Let’s see—then there was the guy who was hawking more blog followers. The more I questioned him on his system, the more I realized this was just another scheme.
Many bloggers and tweeters want pure volume. They want a “follow” regardless of whether that person looks at their content regularly or not. It’s a pure numbers game. Not really my style.
I actually blog because I’m a writer. I have something to say. And hopefully it strikes a chord. I’m happier with 2,000 followers that read regularly than 20,000 in name only. I’m unusual in the online world, though. And plenty of people are willing to take money to perpetuate this numbers game, regardless of how much noise it contributes to the blogosphere. This guy was one of them.

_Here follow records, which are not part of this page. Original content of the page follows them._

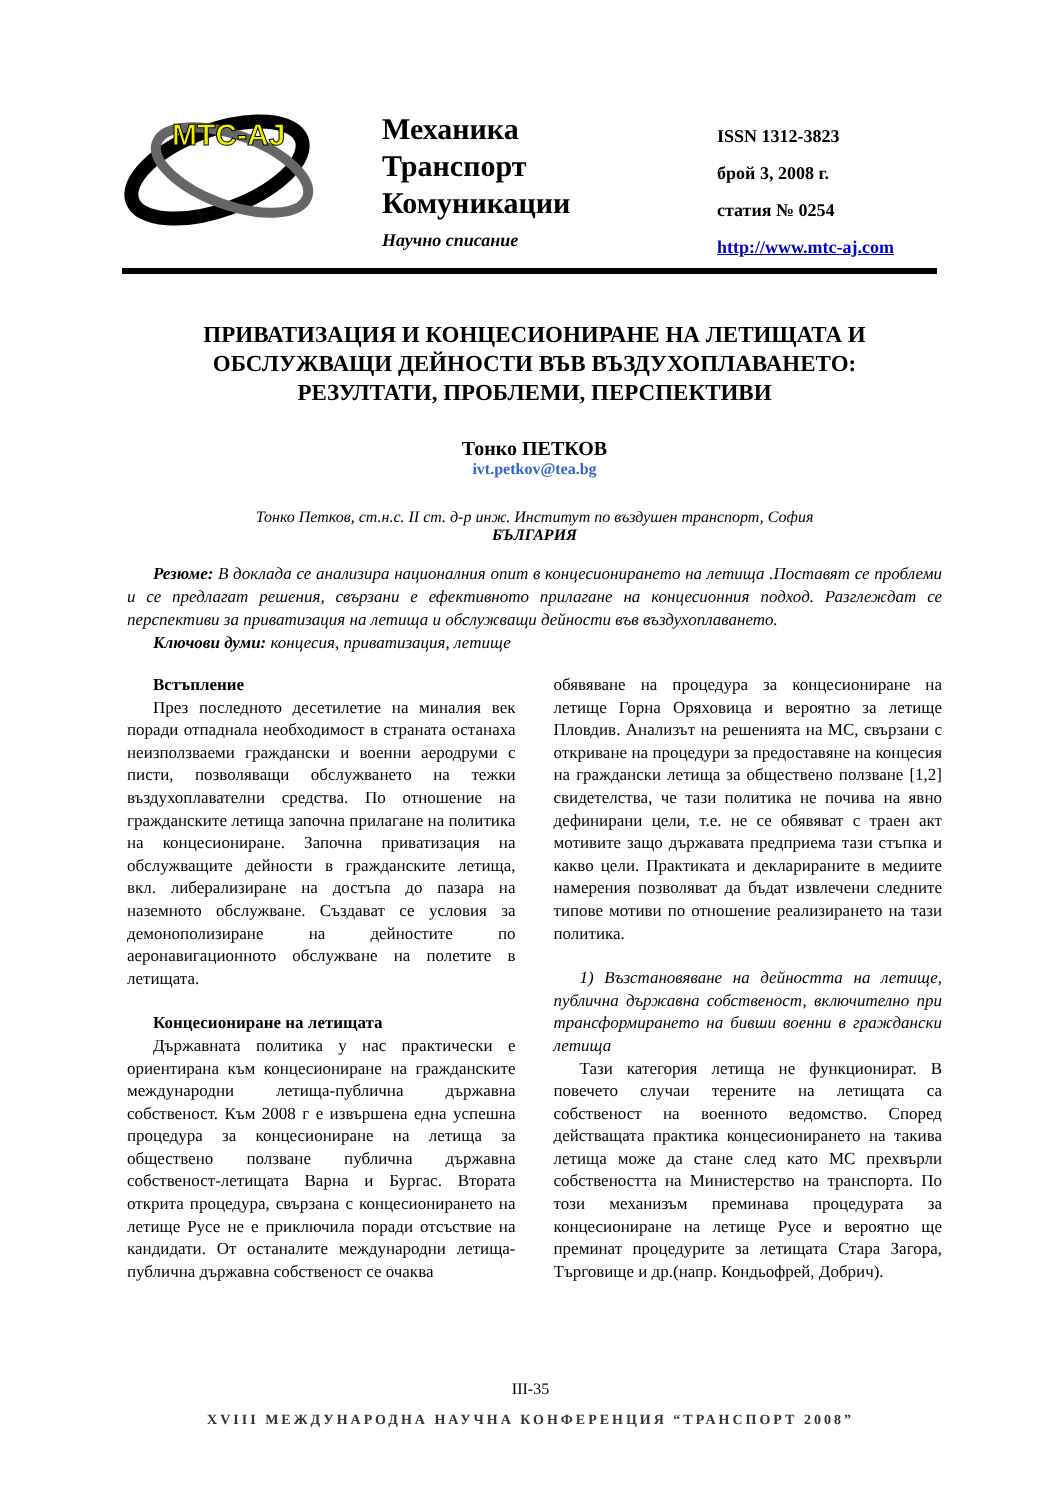MTC-AJ
Механика
Транспорт
Комуникации
Научно списание
ISSN 1312-3823
брой 3, 2008 г.
статия № 0254
http://www.mtc-aj.com
ПРИВАТИЗАЦИЯ И КОНЦЕСИОНИРАНЕ НА ЛЕТИЩАТА И ОБСЛУЖВАЩИ ДЕЙНОСТИ ВЪВ ВЪЗДУХОПЛАВАНЕТО: РЕЗУЛТАТИ, ПРОБЛЕМИ, ПЕРСПЕКТИВИ
Тонко ПЕТКОВ
ivt.petkov@tea.bg
Тонко Петков, ст.н.с. II ст. д-р инж. Институт по въздушен транспорт, София
БЪЛГАРИЯ
Резюме: В доклада се анализира националния опит в концесионирането на летища .Поставят се проблеми и се предлагат решения, свързани е ефективното прилагане на концесионния подход. Разглеждат се перспективи за приватизация на летища и обслужващи дейности във въздухоплаването.
Ключови думи: концесия, приватизация, летище
Встъпление
През последното десетилетие на миналия век поради отпаднала необходимост в страната останаха неизползваеми граждански и военни аеродруми с писти, позволяващи обслужването на тежки въздухоплавателни средства. По отношение на гражданските летища започна прилагане на политика на концесиониране. Започна приватизация на обслужващите дейности в гражданските летища, вкл. либерализиране на достъпа до пазара на наземното обслужване. Създават се условия за демонополизиране на дейностите по аеронавигационното обслужване на полетите в летищата.
Концесиониране на летищата
Държавната политика у нас практически е ориентирана към концесиониране на гражданските международни летища-публична държавна собственост. Към 2008 г е извършена една успешна процедура за концесиониране на летища за обществено ползване публична държавна собственост-летищата Варна и Бургас. Втората открита процедура, свързана с концесионирането на летище Русе не е приключила поради отсъствие на кандидати. От останалите международни летища-публична държавна собственост се очаква
обявяване на процедура за концесиониране на летище Горна Оряховица и вероятно за летище Пловдив. Анализът на решенията на МС, свързани с откриване на процедури за предоставяне на концесия на граждански летища за обществено ползване [1,2] свидетелства, че тази политика не почива на явно дефинирани цели, т.е. не се обявяват с траен акт мотивите защо държавата предприема тази стъпка и какво цели. Практиката и декларираните в медиите намерения позволяват да бъдат извлечени следните типове мотиви по отношение реализирането на тази политика.
1) Възстановяване на дейността на летище, публична държавна собственост, включително при трансформирането на бивши военни в граждански летища
Тази категория летища не функционират. В повечето случаи терените на летищата са собственост на военното ведомство. Според действащата практика концесионирането на такива летища може да стане след като МС прехвърли собствеността на Министерство на транспорта. По този механизъм преминава процедурата за концесиониране на летище Русе и вероятно ще преминат процедурите за летищата Стара Загора, Търговище и др.(напр. Кондьофрей, Добрич).
III-35
XVIII МЕЖДУНАРОДНА НАУЧНА КОНФЕРЕНЦИЯ “ТРАНСПОРТ 2008”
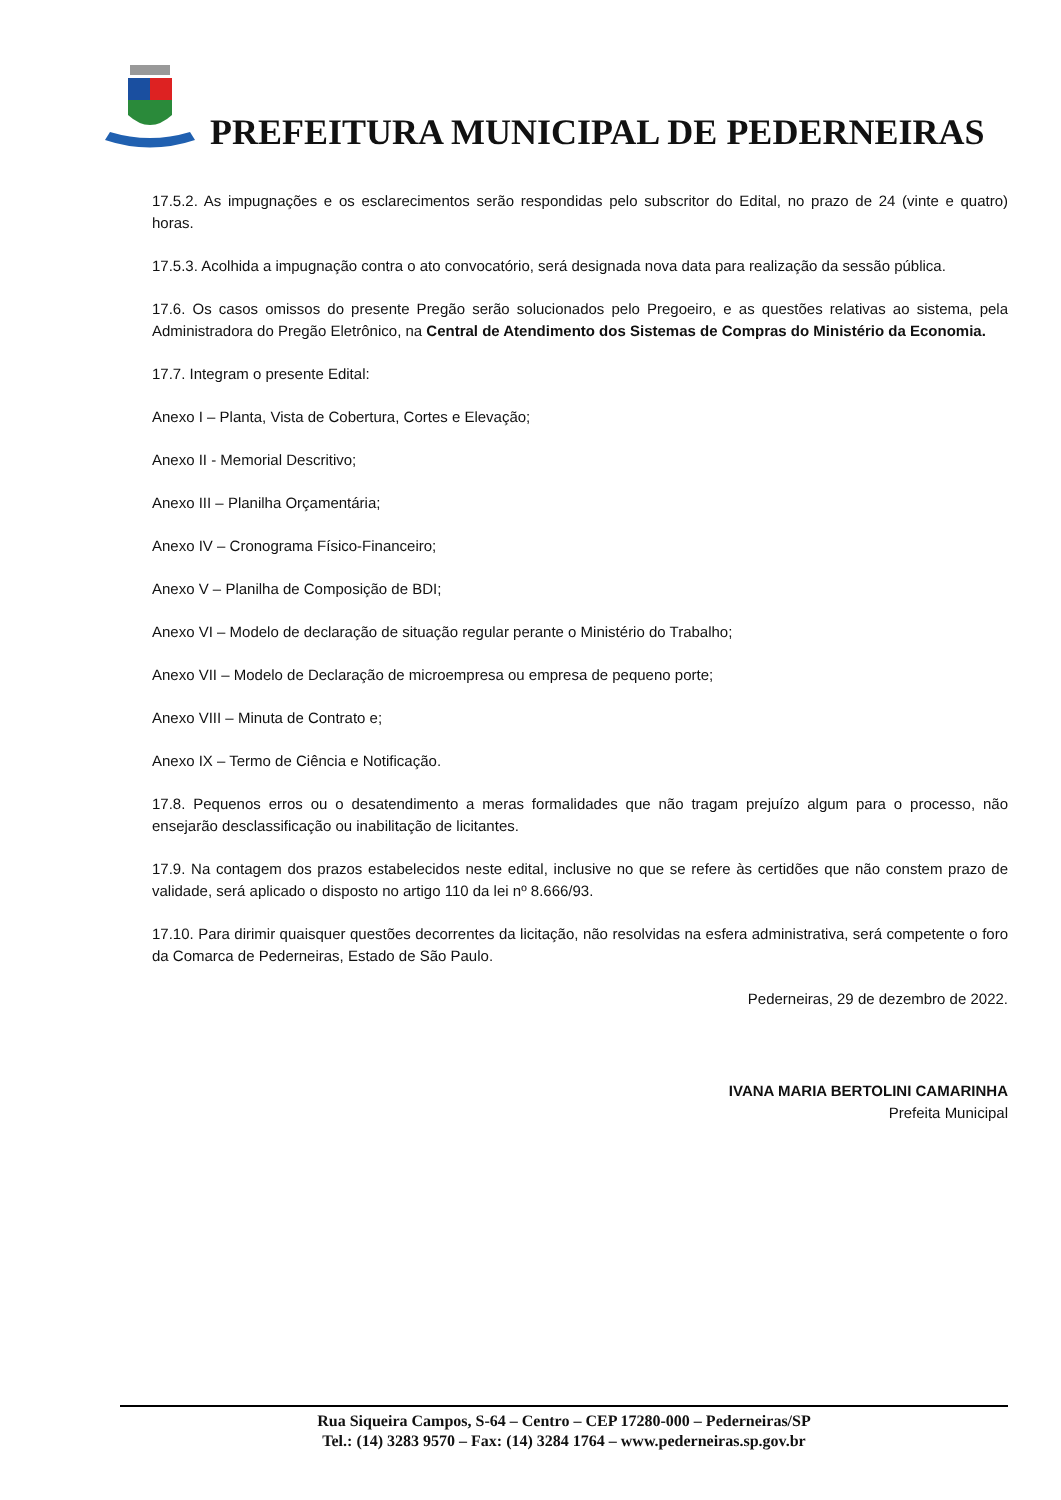PREFEITURA MUNICIPAL DE PEDERNEIRAS
17.5.2. As impugnações e os esclarecimentos serão respondidas pelo subscritor do Edital, no prazo de 24 (vinte e quatro) horas.
17.5.3. Acolhida a impugnação contra o ato convocatório, será designada nova data para realização da sessão pública.
17.6. Os casos omissos do presente Pregão serão solucionados pelo Pregoeiro, e as questões relativas ao sistema, pela Administradora do Pregão Eletrônico, na Central de Atendimento dos Sistemas de Compras do Ministério da Economia.
17.7. Integram o presente Edital:
Anexo I – Planta, Vista de Cobertura, Cortes e Elevação;
Anexo II - Memorial Descritivo;
Anexo III – Planilha Orçamentária;
Anexo IV – Cronograma Físico-Financeiro;
Anexo V – Planilha de Composição de BDI;
Anexo VI – Modelo de declaração de situação regular perante o Ministério do Trabalho;
Anexo VII – Modelo de Declaração de microempresa ou empresa de pequeno porte;
Anexo VIII – Minuta de Contrato e;
Anexo IX – Termo de Ciência e Notificação.
17.8. Pequenos erros ou o desatendimento a meras formalidades que não tragam prejuízo algum para o processo, não ensejarão desclassificação ou inabilitação de licitantes.
17.9. Na contagem dos prazos estabelecidos neste edital, inclusive no que se refere às certidões que não constem prazo de validade, será aplicado o disposto no artigo 110 da lei nº 8.666/93.
17.10. Para dirimir quaisquer questões decorrentes da licitação, não resolvidas na esfera administrativa, será competente o foro da Comarca de Pederneiras, Estado de São Paulo.
Pederneiras, 29 de dezembro de 2022.
IVANA MARIA BERTOLINI CAMARINHA
Prefeita Municipal
Rua Siqueira Campos, S-64 – Centro – CEP 17280-000 – Pederneiras/SP
Tel.: (14) 3283 9570 – Fax: (14) 3284 1764 – www.pederneiras.sp.gov.br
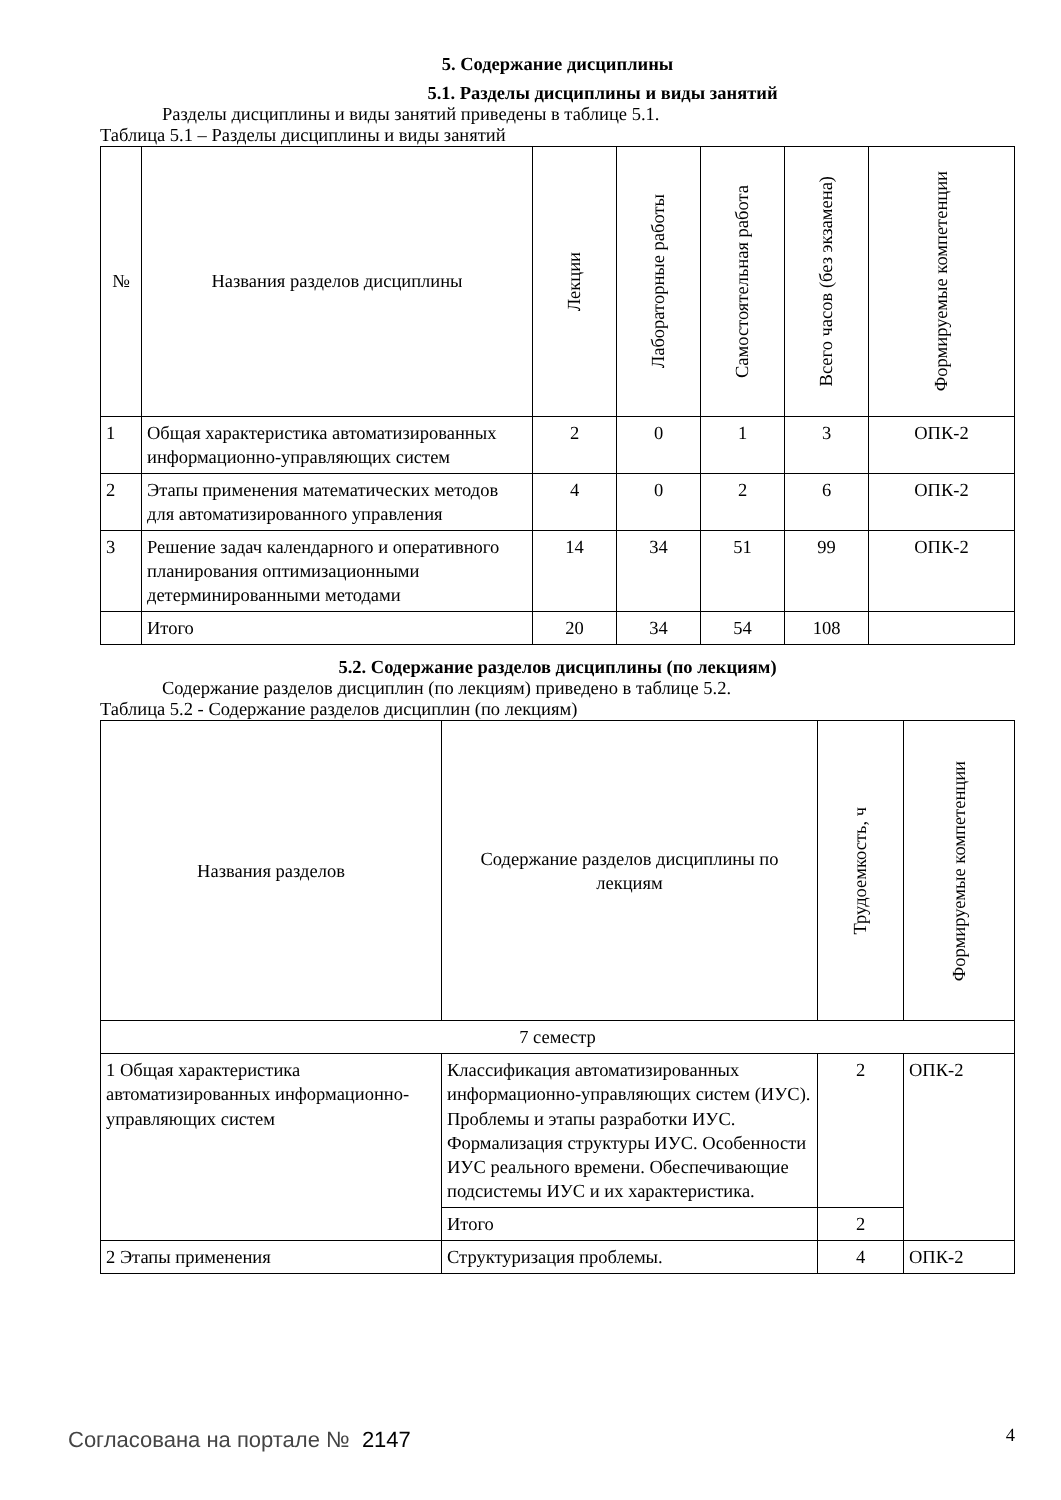5. Содержание дисциплины
5.1. Разделы дисциплины и виды занятий
Разделы дисциплины и виды занятий приведены в таблице 5.1.
Таблица 5.1 – Разделы дисциплины и виды занятий
| № | Названия разделов дисциплины | Лекции | Лабораторные работы | Самостоятельная работа | Всего часов (без экзамена) | Формируемые компетенции |
| --- | --- | --- | --- | --- | --- | --- |
| 1 | Общая характеристика автоматизированных информационно-управляющих систем | 2 | 0 | 1 | 3 | ОПК-2 |
| 2 | Этапы применения математических методов для автоматизированного управления | 4 | 0 | 2 | 6 | ОПК-2 |
| 3 | Решение задач календарного и оперативного планирования оптимизационными детерминированными методами | 14 | 34 | 51 | 99 | ОПК-2 |
| | Итого | 20 | 34 | 54 | 108 | |
5.2. Содержание разделов дисциплины (по лекциям)
Содержание разделов дисциплин (по лекциям) приведено в таблице 5.2.
Таблица 5.2 - Содержание разделов дисциплин (по лекциям)
| Названия разделов | Содержание разделов дисциплины по лекциям | Трудоемкость, ч | Формируемые компетенции |
| --- | --- | --- | --- |
| 7 семестр | | | |
| 1 Общая характеристика автоматизированных информационно-управляющих систем | Классификация автоматизированных информационно-управляющих систем (ИУС). Проблемы и этапы разработки ИУС. Формализация структуры ИУС. Особенности ИУС реального времени. Обеспечивающие подсистемы ИУС и их характеристика. | 2 | ОПК-2 |
| | Итого | 2 | |
| 2 Этапы применения | Структуризация проблемы. | 4 | ОПК-2 |
Согласована на портале № 2147 4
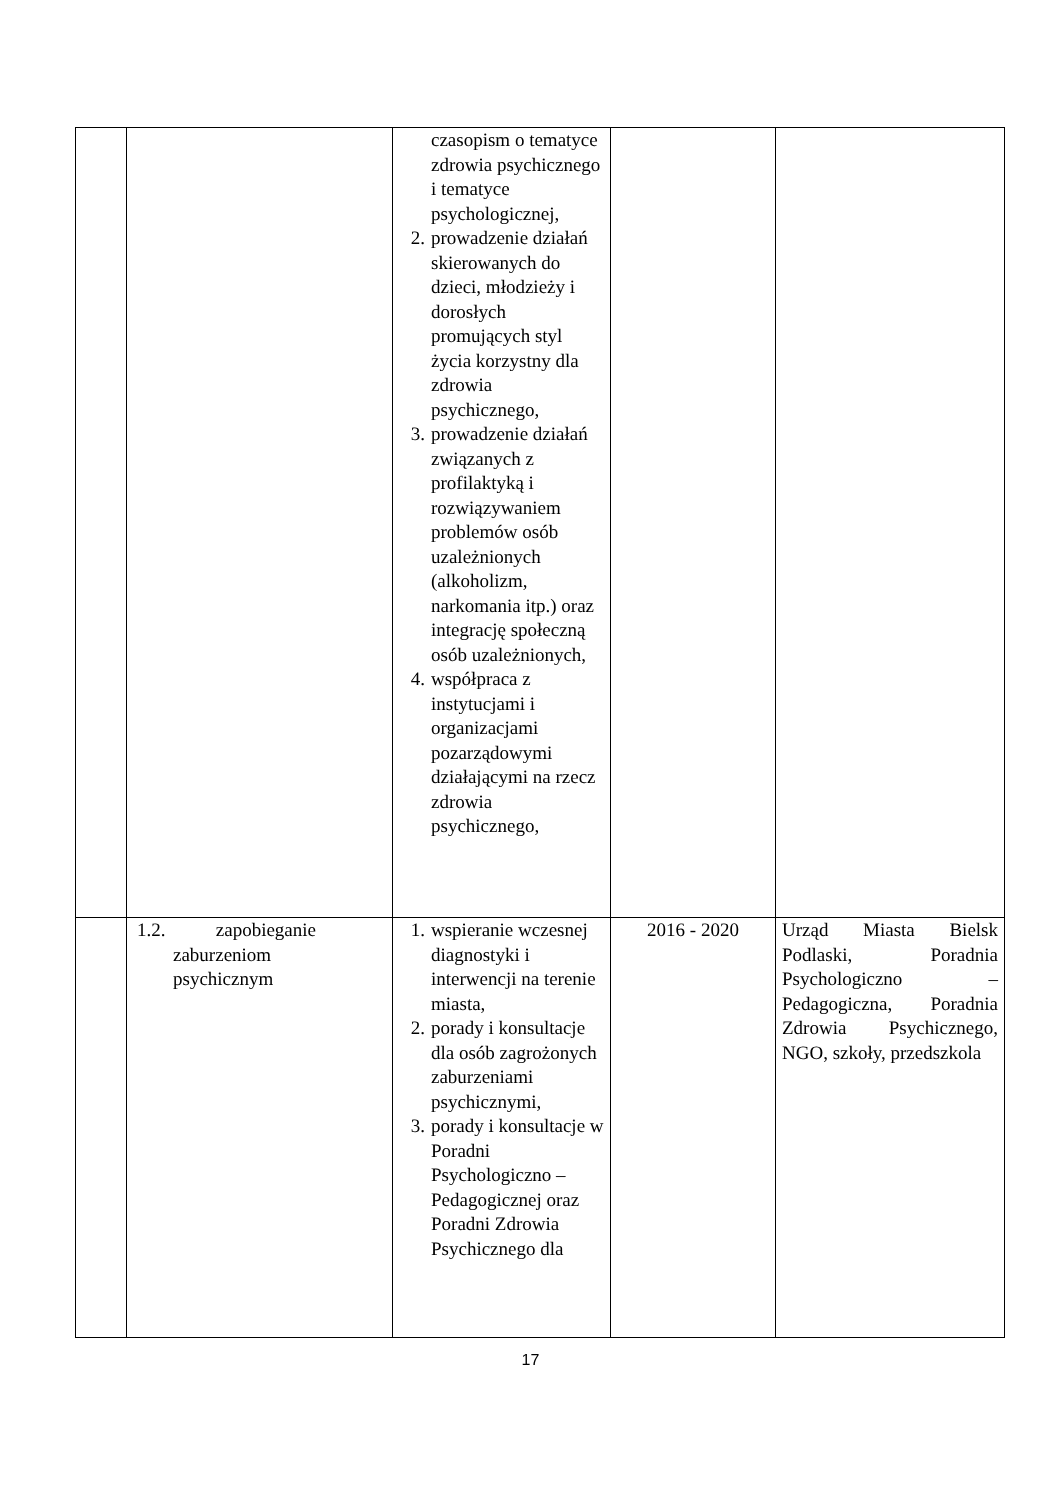| | | czasopism o tematyce zdrowia psychicznego i tematyce psychologicznej, 2. prowadzenie działań skierowanych do dzieci, młodzieży i dorosłych promujących styl życia korzystny dla zdrowia psychicznego, 3. prowadzenie działań związanych z profilaktyką i rozwiązywaniem problemów osób uzależnionych (alkoholizm, narkomania itp.) oraz integrację społeczną osób uzależnionych, 4. współpraca z instytucjami i organizacjami pozarządowymi działającymi na rzecz zdrowia psychicznego, | | |
| | 1.2. zapobieganie zaburzeniom psychicznym | 1. wspieranie wczesnej diagnostyki i interwencji na terenie miasta, 2. porady i konsultacje dla osób zagrożonych zaburzeniami psychicznymi, 3. porady i konsultacje w Poradni Psychologiczno – Pedagogicznej oraz Poradni Zdrowia Psychicznego dla | 2016 - 2020 | Urząd Miasta Bielsk Podlaski, Poradnia Psychologiczno – Pedagogiczna, Poradnia Zdrowia Psychicznego, NGO, szkoły, przedszkola |
17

Say it with me now: jackass.
I’d love to throw a couple more at you, but telling you the stories would hurt people I love, so I’ll stop here. Suffice it to say, I was feeling cynical. Losing my faith in humanity. In the basic values of kindness and decency I try to teach my kids.
Normally, the jackasses do not get me down. But some weeks, I’m tired. My boys may be acting up. I may have gained five pounds. A friend may have gotten a bad diagnosis.
No matter the reason, my usual jackass armor wasn’t working last week.
My antidote? My world got temporarily smaller. I stopped trying so damn hard to be all THAT and more. I just let myself be and dealt with the immediate tasks at hand. No planning for my financial future. No mapping out my career plan. No trying to be anything other than what I am, incomplete as it is, at this very moment.
What did that look like?
I shut off the computer—completely. I exited that crazy online world we all spend far too much time in for the saner world of ten-year-old boys. My son had friends over. I cooked and baked and generally played den mother. He went to sleep with a smile on his face, saying, “Mom, this was just the best day. Thank you.” Which put a smile on my face.
I stopped trying to write my usual second blog entry of the week. The screaming meanies that had invaded my mind weren’t exactly conducive to good writing. I have a couple of bad drafts I’ll get to at a later date, but they weren’t fit for public consumption.
I told Gretchen Rubin to stick it. Politely and in my own head, of course. Her Happiness Project book, with all its ambition around making life happy and perfect, did not sit well with me this weekend. I read nothing that might improve my sweet self and loved it.
I toasted myself with a glass of champagne, celebrating–yes, celebrating–that I’m at times imperfect, irrational and a biyatch. I prefer to think of it as superbly human. Aren’t we all?
Oddly enough, when I gave up striving—trying to explain my mistake to an irrational bully, to continue to strive for an unattainable ideal of happiness, to get my fellow drivers to act sanely—the world came back into focus and order. At least my small corner of it did. My kitchen got cleaned. Home-cooked meals were served. The lawn got mowed—and as an added bonus, my neighbor invited us over for burgers on the grill after the grass was cut.
Somehow, through focusing on the moment and the small tasks in front of me, my sanity was restored. This week, I am sure the world is still rife with jackasses. But I realize again that it’s also rife with kind, sane people like my neighbor.
And the quote that I now have taped on my bathroom mirror?
“Don’t try to win over the haters. You’re not a jackass whisperer.” Thanks, Brene Brown. This quote, along with a whirlwind of kitchen activity and a loooong bubble bath, saved me from another jackass-laden week.
Amen to that.
There will be no more weeks devoted to jackasses. They’ll be lucky to get five minutes of my time from here on in.
Here’s to a jackass-free day for you and me, friend. And if for any reason that wish does not materialize, I have three quarters of a bottle of champagne in my refrigerator. And a great big bathtub.
Now that’s jackass armor if I’ve ever seen it.